### Material for this task

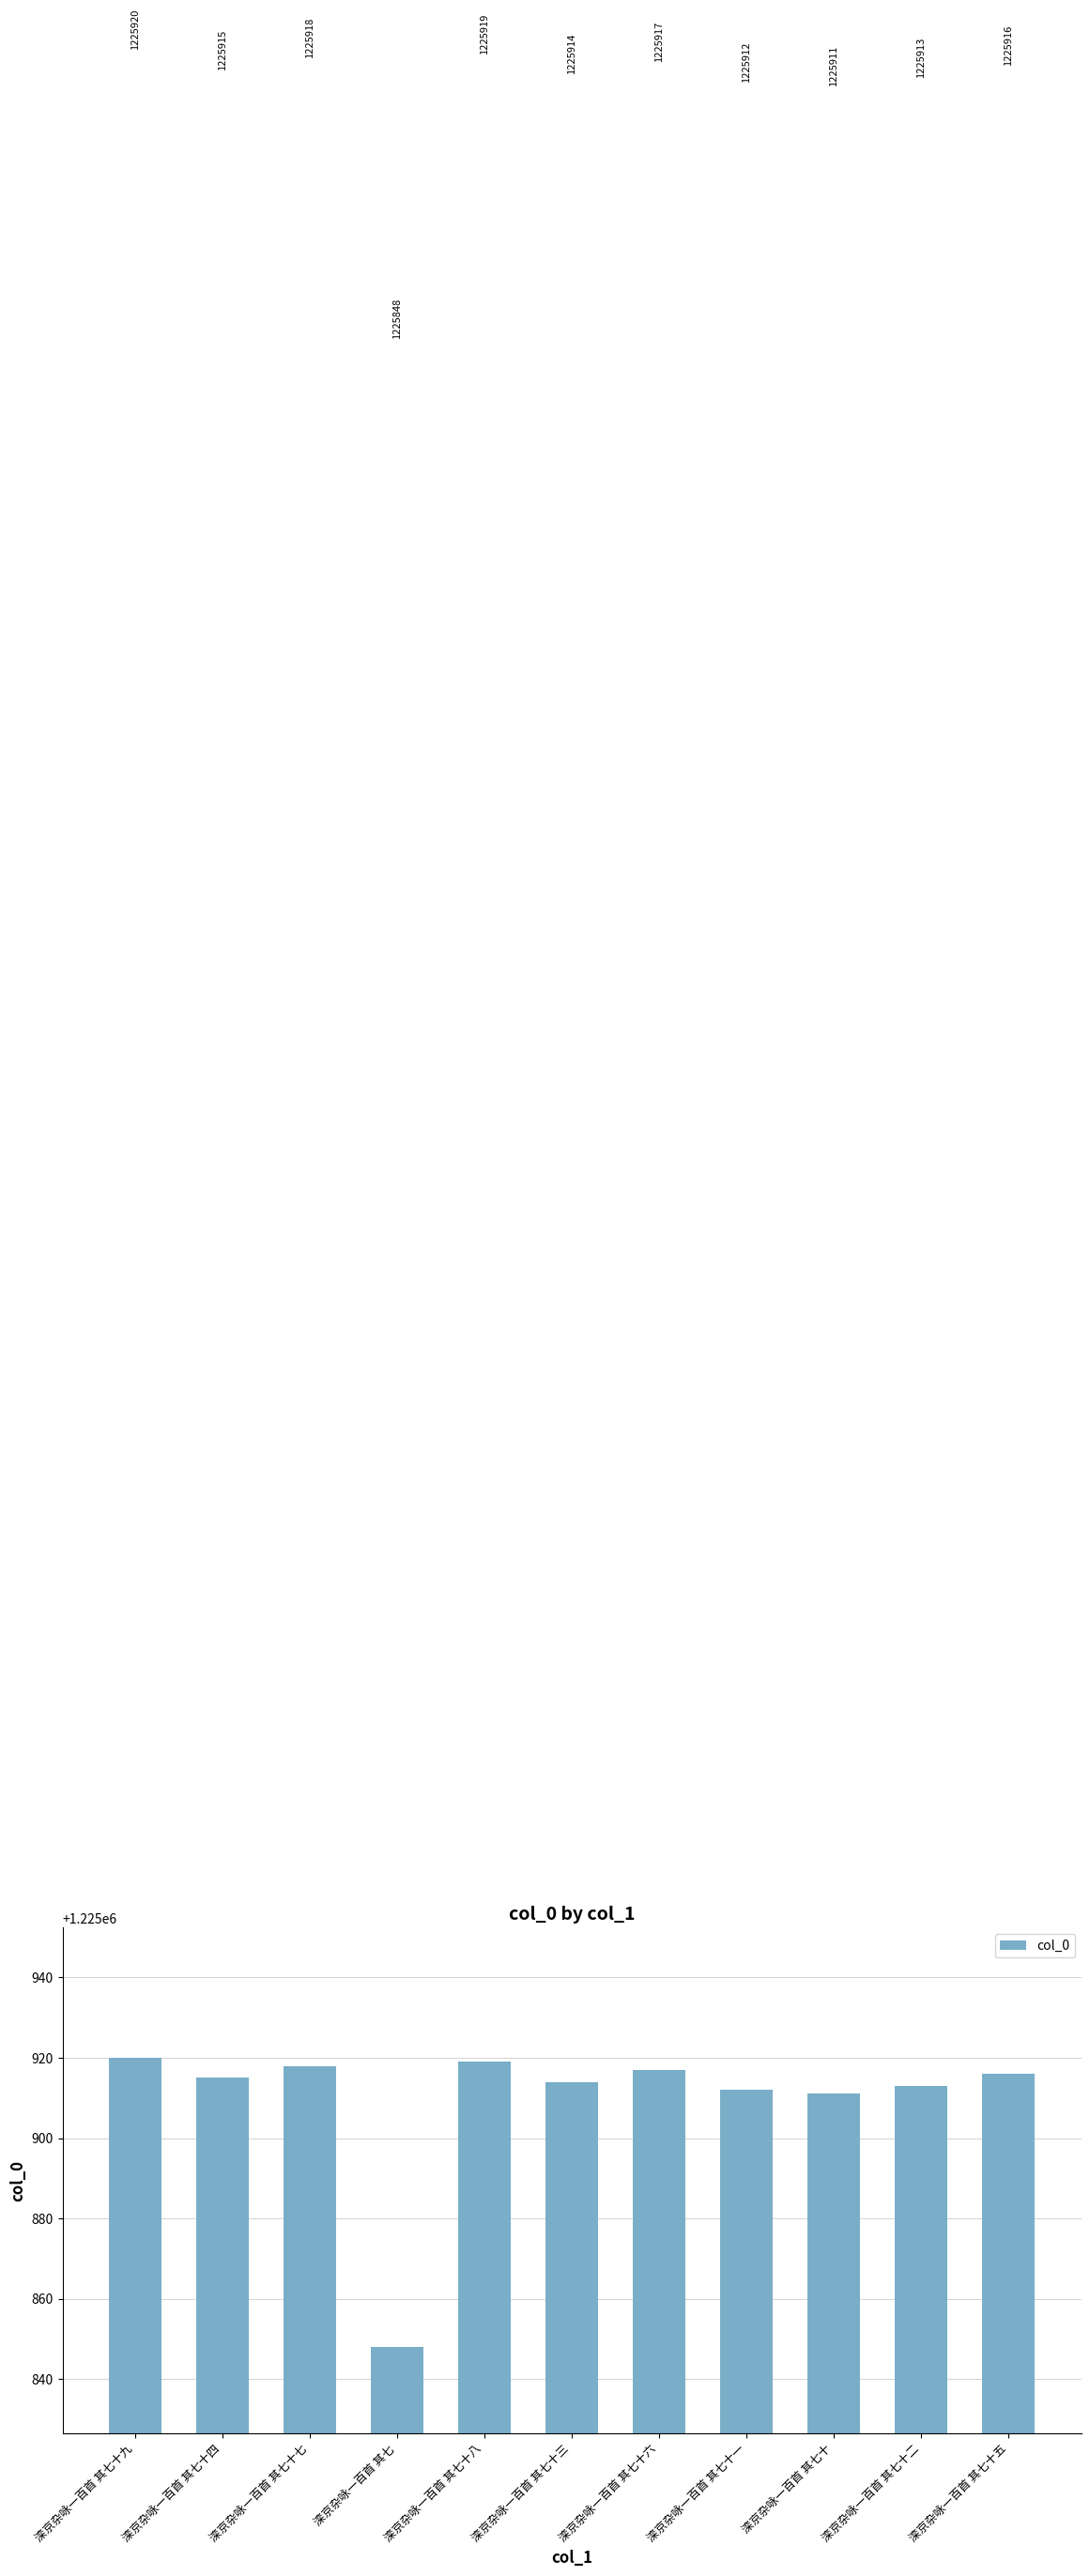

What is the minimum value shown in the chart?

1225848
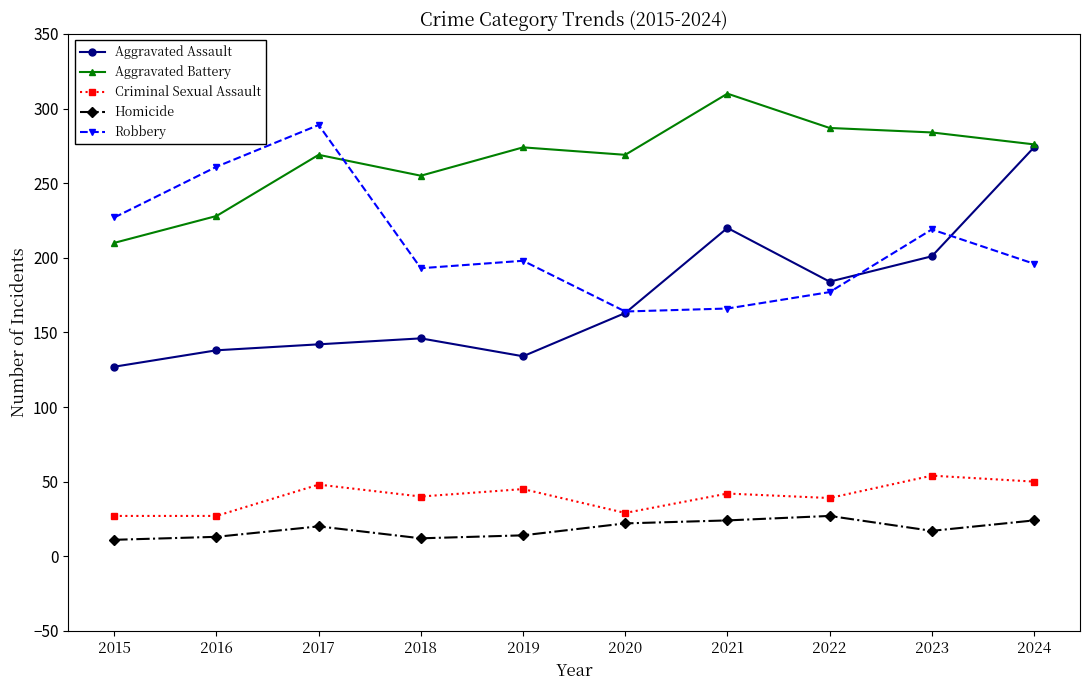

Is the value of Criminal Sexual Assault at 2016 greater than the value of Aggravated Assault at 2021?

No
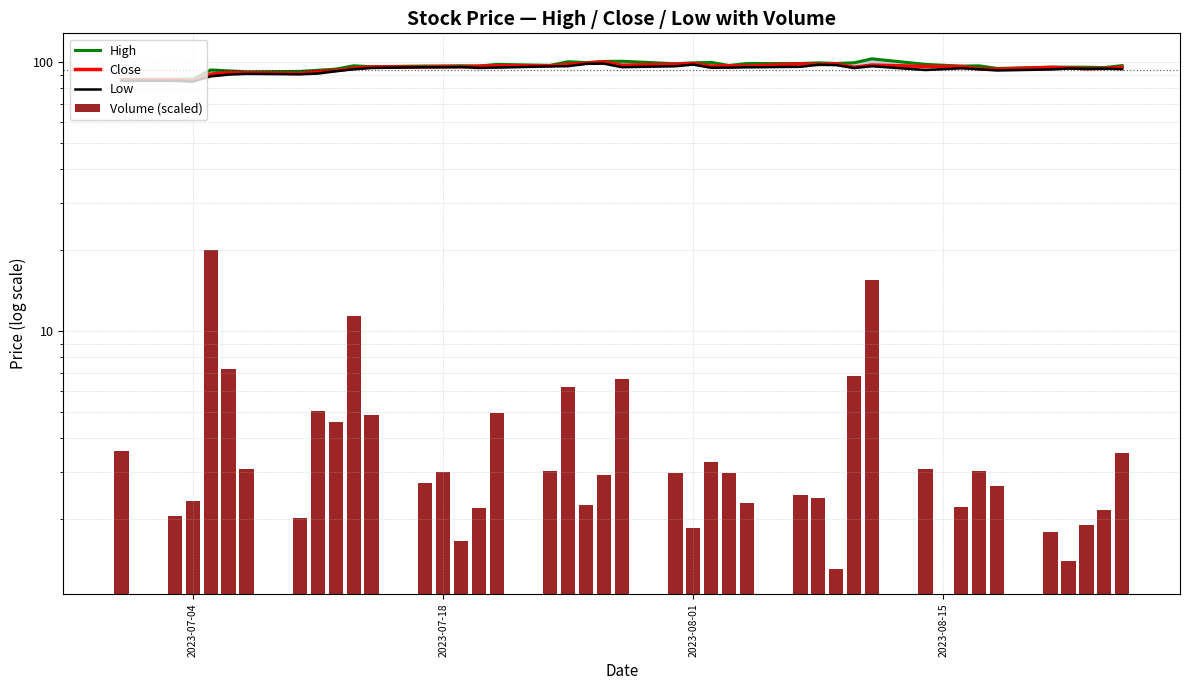

Reading left to right, what are all the values shown in this chart?

High: 86.4	86.4	86.5	93.7	92.9	92.2	92.4	93.4	94.3	97.1	96.2	96.8	96.8	97.1	96.8	98.2	97.4	100.5	99.7	100.7	100.9	98.8	99.5	99.9	97.3	98.9	98.9	99.5	99.0	99.6	103.0	98.2	96.8	97.0	94.8	95.9	95.9	95.8	95.6	97.2
Close: 85.7	86.1	85.2	90.3	91.6	91.3	90.8	92.4	93.2	95.1	96.1	96.0	96.4	96.2	96.7	97.0	97.1	98.2	99.1	100.3	97.5	98.3	98.9	96.8	97.0	96.7	98.7	98.1	98.7	95.8	97.7	96.5	96.4	94.5	94.2	95.7	95.3	94.7	94.8	95.9
Low: 85.3	85.3	84.8	88.7	90.0	90.6	90.2	90.8	92.6	94.2	95.2	95.8	95.8	96.0	95.2	95.6	96.6	96.8	98.7	98.8	95.9	96.7	98.1	95.4	95.5	95.8	96.2	97.9	97.6	95.2	96.7	93.6	95.0	94.2	93.2	94.1	94.8	94.5	94.7	94.3
Volume (scaled): 3.6	2.1	2.3	20.0	7.2	3.1	2.0	5.1	4.6	11.4	4.9	2.7	3.0	1.7	2.2	5.0	3.0	6.2	2.3	2.9	6.6	3.0	1.9	3.3	3.0	2.3	2.5	2.4	1.3	6.8	15.5	3.1	2.2	3.0	2.7	1.8	1.4	1.9	2.2	3.5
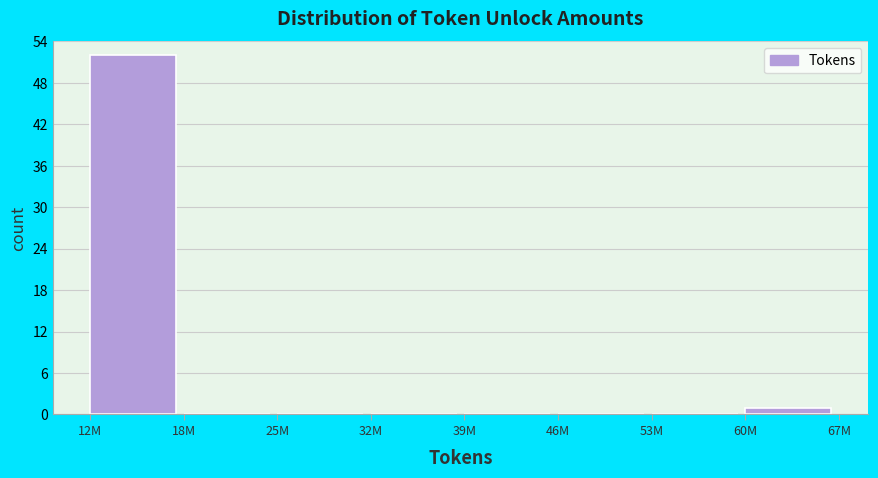

Reading right to left, what are all the values shown in this chart?

60M=1	53M=0	46M=0	39M=0	32M=0	25M=0	18M=0	12M=52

######

◆ What you should do ◆
Reproduce all of the material above verbatim, leaving out the pictures.

◆ Solution to this problem ◆
What is the minimum value shown in the chart?

1225848

Is the value of Criminal Sexual Assault at 2016 greater than the value of Aggravated Assault at 2021?

No

Reading left to right, what are all the values shown in this chart?

High: 86.4	86.4	86.5	93.7	92.9	92.2	92.4	93.4	94.3	97.1	96.2	96.8	96.8	97.1	96.8	98.2	97.4	100.5	99.7	100.7	100.9	98.8	99.5	99.9	97.3	98.9	98.9	99.5	99.0	99.6	103.0	98.2	96.8	97.0	94.8	95.9	95.9	95.8	95.6	97.2
Close: 85.7	86.1	85.2	90.3	91.6	91.3	90.8	92.4	93.2	95.1	96.1	96.0	96.4	96.2	96.7	97.0	97.1	98.2	99.1	100.3	97.5	98.3	98.9	96.8	97.0	96.7	98.7	98.1	98.7	95.8	97.7	96.5	96.4	94.5	94.2	95.7	95.3	94.7	94.8	95.9
Low: 85.3	85.3	84.8	88.7	90.0	90.6	90.2	90.8	92.6	94.2	95.2	95.8	95.8	96.0	95.2	95.6	96.6	96.8	98.7	98.8	95.9	96.7	98.1	95.4	95.5	95.8	96.2	97.9	97.6	95.2	96.7	93.6	95.0	94.2	93.2	94.1	94.8	94.5	94.7	94.3
Volume (scaled): 3.6	2.1	2.3	20.0	7.2	3.1	2.0	5.1	4.6	11.4	4.9	2.7	3.0	1.7	2.2	5.0	3.0	6.2	2.3	2.9	6.6	3.0	1.9	3.3	3.0	2.3	2.5	2.4	1.3	6.8	15.5	3.1	2.2	3.0	2.7	1.8	1.4	1.9	2.2	3.5

Reading right to left, what are all the values shown in this chart?

60M=1	53M=0	46M=0	39M=0	32M=0	25M=0	18M=0	12M=52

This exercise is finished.